## Exercise directions
Give back every record exactly, images excluded.

[Saved entries]
○ ○ ○ ○

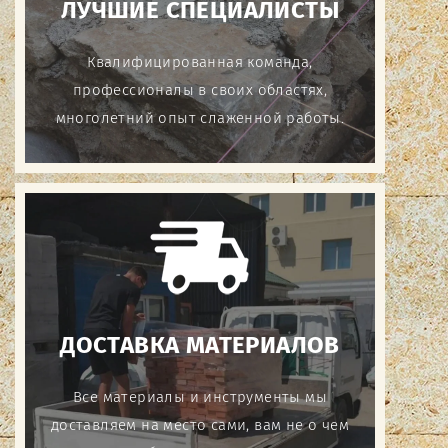
ЛУЧШИЕ СПЕЦИАЛИСТЫ
Квалифицированная команда,
профессионалы в своих областях,
многолетний опыт слаженной работы.
ДОСТАВКА МАТЕРИАЛОВ
Все материалы и инструменты мы
доставляем на место сами, вам не о чем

○ ○ ○ ○

## Written answer
ЛУЧШИЕ СПЕЦИАЛИСТЫ
Квалифицированная команда,
профессионалы в своих областях,
многолетний опыт слаженной работы.
ДОСТАВКА МАТЕРИАЛОВ
Все материалы и инструменты мы
доставляем на место сами, вам не о чем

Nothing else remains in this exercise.